====== Data to process

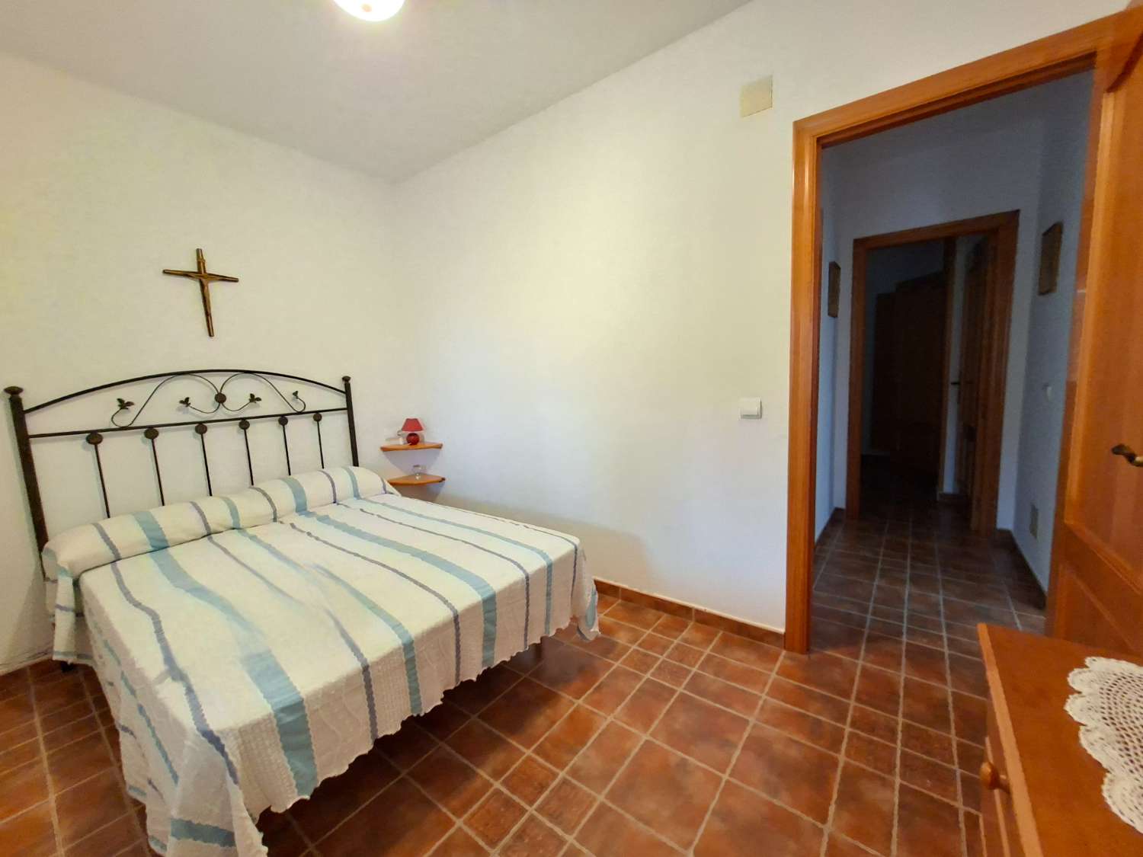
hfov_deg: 106.2
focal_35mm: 13
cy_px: 428
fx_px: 429
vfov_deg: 89.9
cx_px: 572
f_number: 2.2
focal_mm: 1.74
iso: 640
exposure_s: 1/20
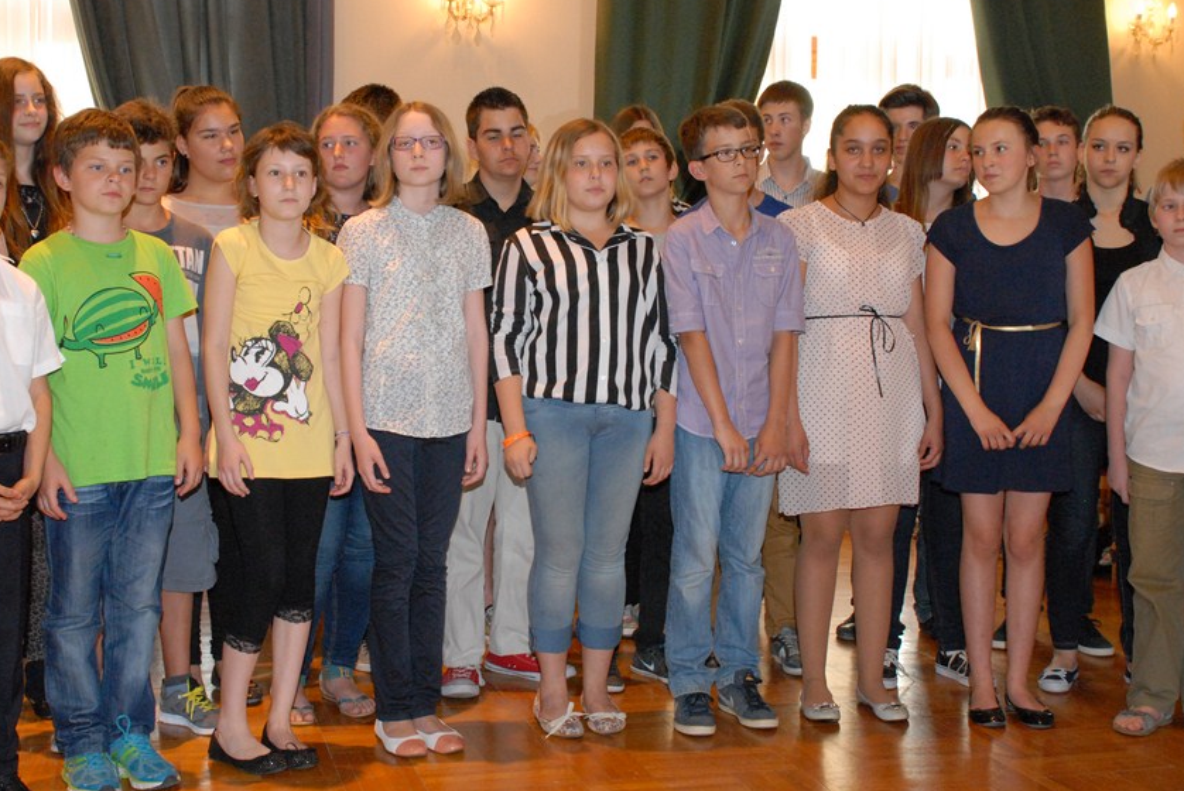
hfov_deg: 44.4
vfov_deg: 30.5
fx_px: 1448
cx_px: 516
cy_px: 350
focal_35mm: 44
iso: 1000
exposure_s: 1/60
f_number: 7.1
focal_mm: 24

============

» What this task involves
The expected answer is a word-for-word copy of every line from the one that contains "vfov_deg: 30.5" through the final line of the material.

» Reply to the task
vfov_deg: 30.5
fx_px: 1448
cx_px: 516
cy_px: 350
focal_35mm: 44
iso: 1000
exposure_s: 1/60
f_number: 7.1
focal_mm: 24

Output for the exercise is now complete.